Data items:
%%

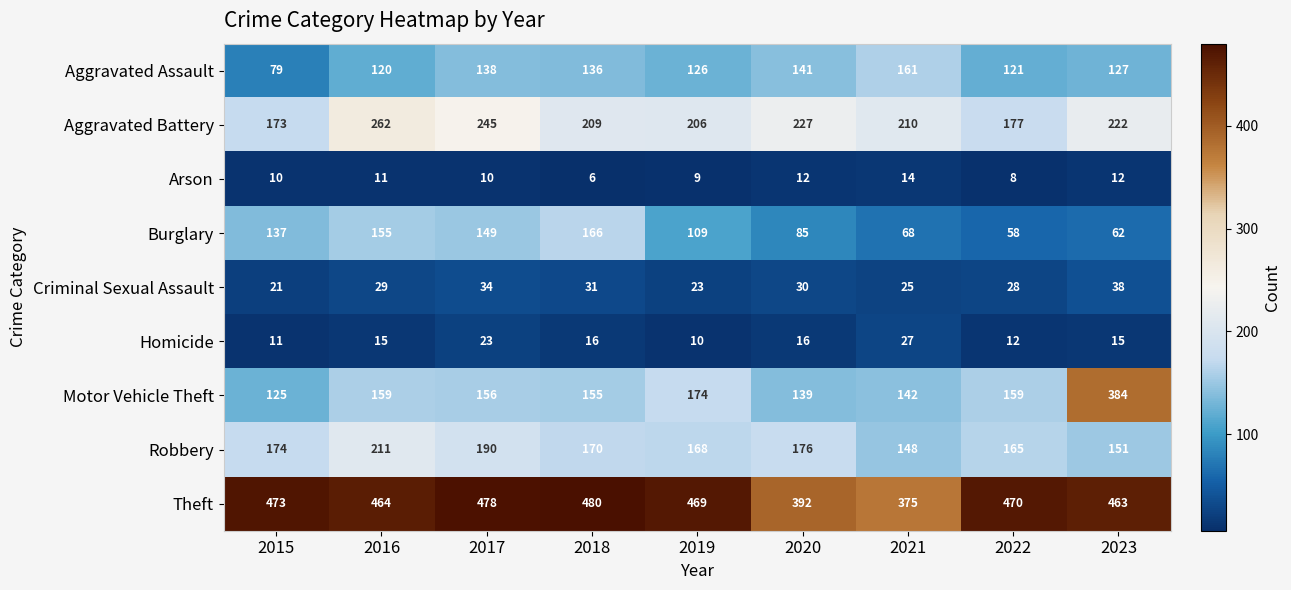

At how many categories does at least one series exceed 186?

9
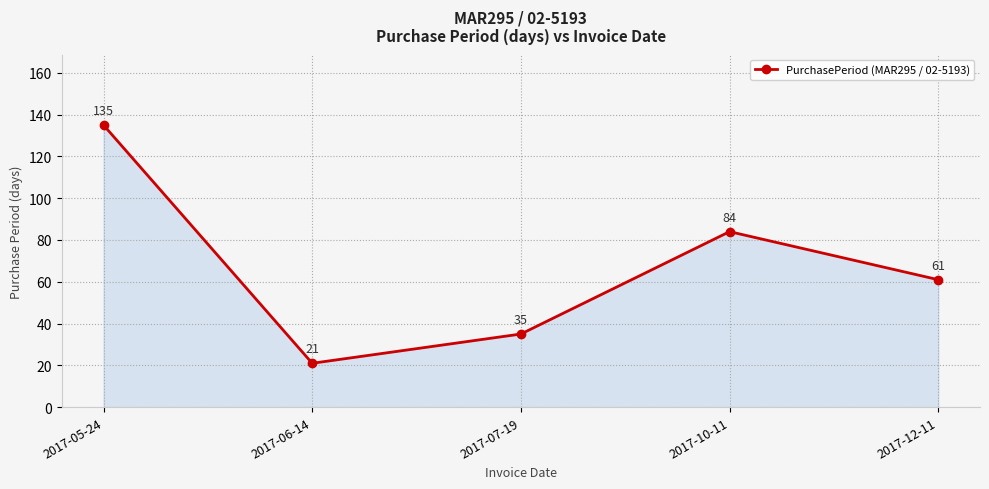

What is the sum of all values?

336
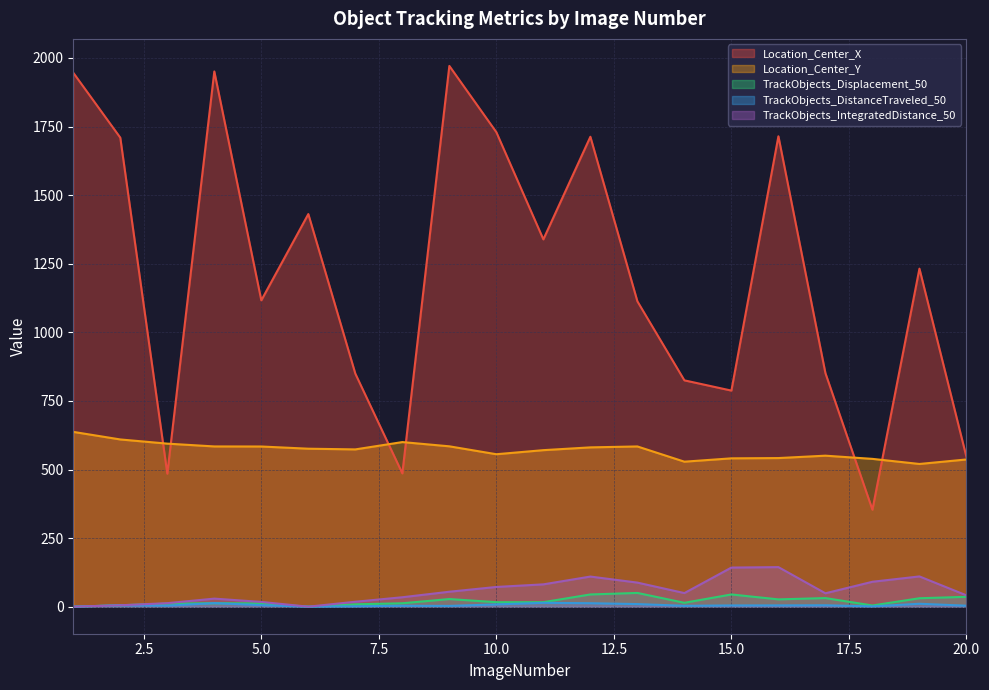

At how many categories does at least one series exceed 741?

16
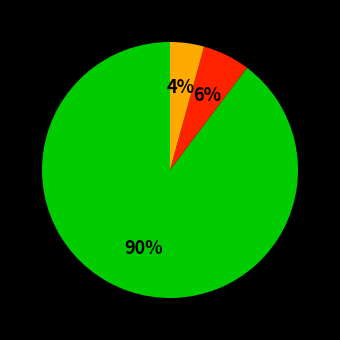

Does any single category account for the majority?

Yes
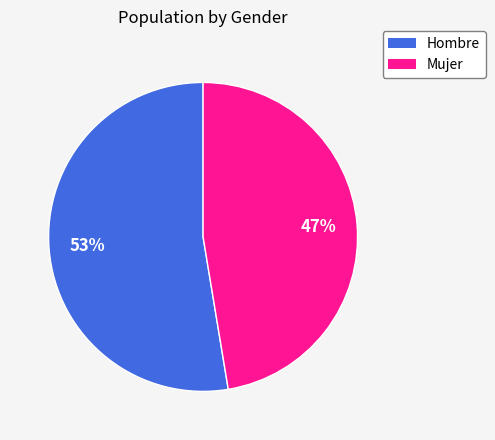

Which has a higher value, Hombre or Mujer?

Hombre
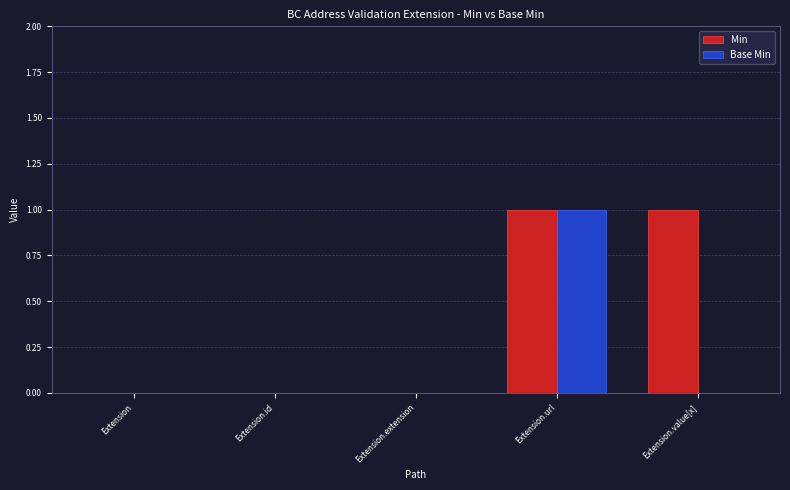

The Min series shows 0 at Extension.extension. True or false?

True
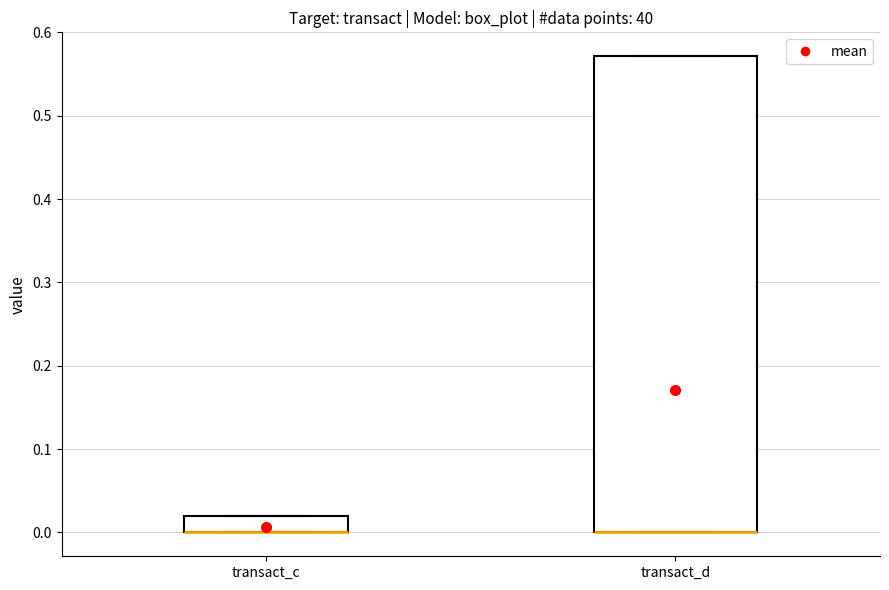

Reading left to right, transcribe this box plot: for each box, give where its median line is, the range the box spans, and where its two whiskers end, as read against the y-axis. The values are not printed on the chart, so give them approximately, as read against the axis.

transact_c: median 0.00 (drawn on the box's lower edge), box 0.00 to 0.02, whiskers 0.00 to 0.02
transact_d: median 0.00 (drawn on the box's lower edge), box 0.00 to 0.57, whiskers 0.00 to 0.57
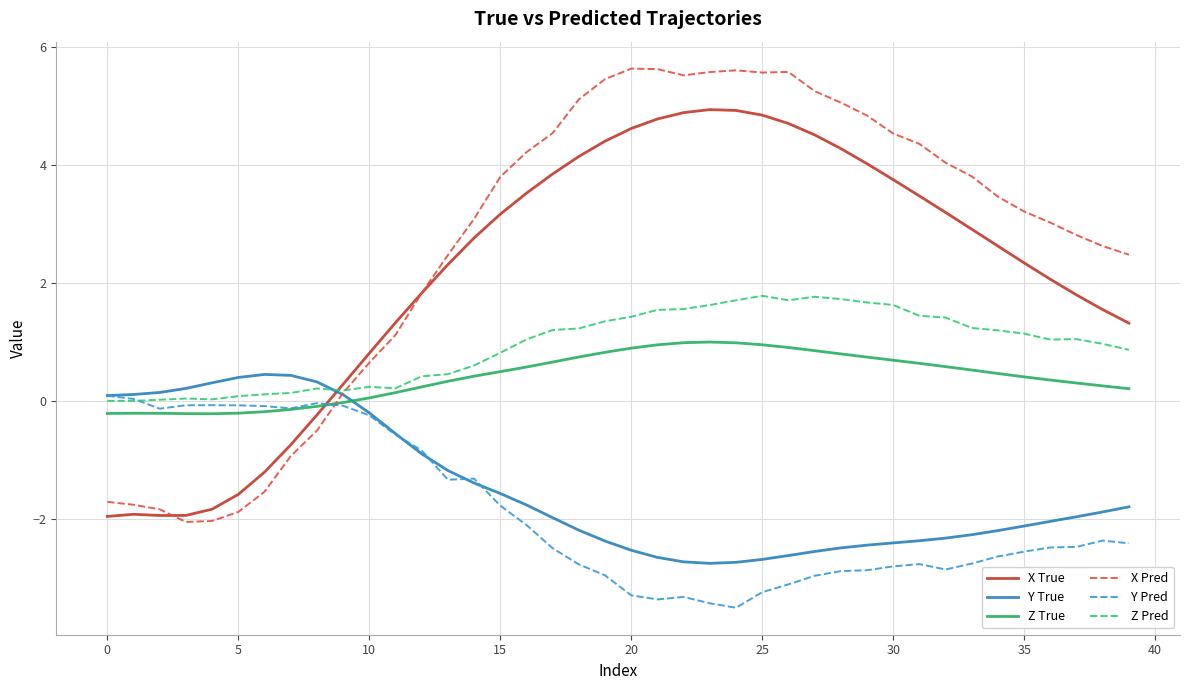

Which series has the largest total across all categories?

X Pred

%%
%%

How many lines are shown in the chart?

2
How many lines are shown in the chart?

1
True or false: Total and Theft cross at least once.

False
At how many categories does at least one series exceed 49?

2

%%

Copy every line of the records above that contains the word "many".

= Answer area =
At how many categories does at least one series exceed 186?
At how many categories does at least one series exceed 741?
How many lines are shown in the chart?
How many lines are shown in the chart?
At how many categories does at least one series exceed 49?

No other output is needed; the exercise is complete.